### WHAT TO DO
From the line containing "Right hand at" to the last line of the records below, retype every line exactly and output nothing else.

START DATASET EXTRACT

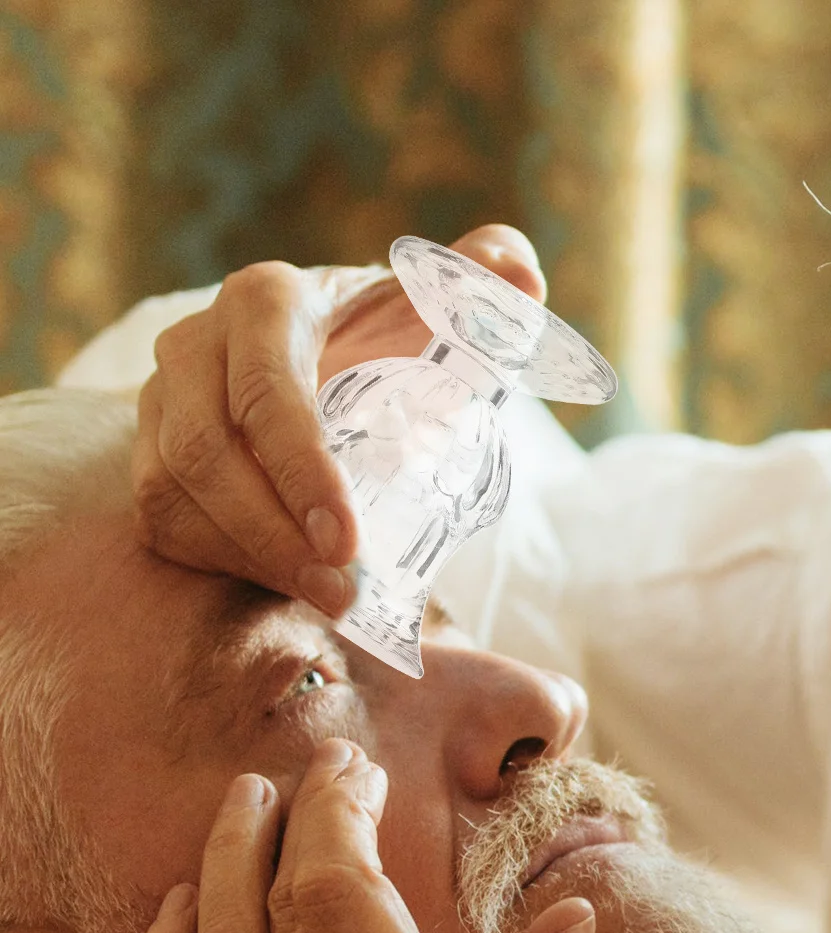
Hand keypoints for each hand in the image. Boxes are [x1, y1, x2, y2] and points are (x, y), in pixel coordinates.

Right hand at [132, 225, 545, 618]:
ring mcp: (161, 402)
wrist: (335, 364)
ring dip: (253, 556)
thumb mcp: (437, 310)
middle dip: (275, 532)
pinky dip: (228, 562)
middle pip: (205, 451)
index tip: (349, 541)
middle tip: (342, 589)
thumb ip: (481, 286)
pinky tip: (291, 584)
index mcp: (267, 302)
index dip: (301, 470)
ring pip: (175, 491)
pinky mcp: (152, 457)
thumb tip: (518, 277)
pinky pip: (167, 520)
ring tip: (329, 598)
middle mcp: (195, 344)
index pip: (266, 389)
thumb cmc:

END DATASET EXTRACT

### WRITTEN RESPONSE
Right hand at [132, 225, 545, 618]:
ring mcp: (161, 402)
wrist: (335, 364)
ring dip: (253, 556)
thumb mcp: (437, 310)
middle dip: (275, 532)
pinky dip: (228, 562)
middle pip: (205, 451)
index tip: (349, 541)
middle tip: (342, 589)
thumb ip: (481, 286)
pinky tip: (291, 584)
index mcp: (267, 302)
index dip: (301, 470)
ring pip: (175, 491)
pinky mcp: (152, 457)
thumb tip: (518, 277)
pinky pip: (167, 520)
ring tip: (329, 598)
middle mcp: (195, 344)
index pip: (266, 389)
thumb cmc:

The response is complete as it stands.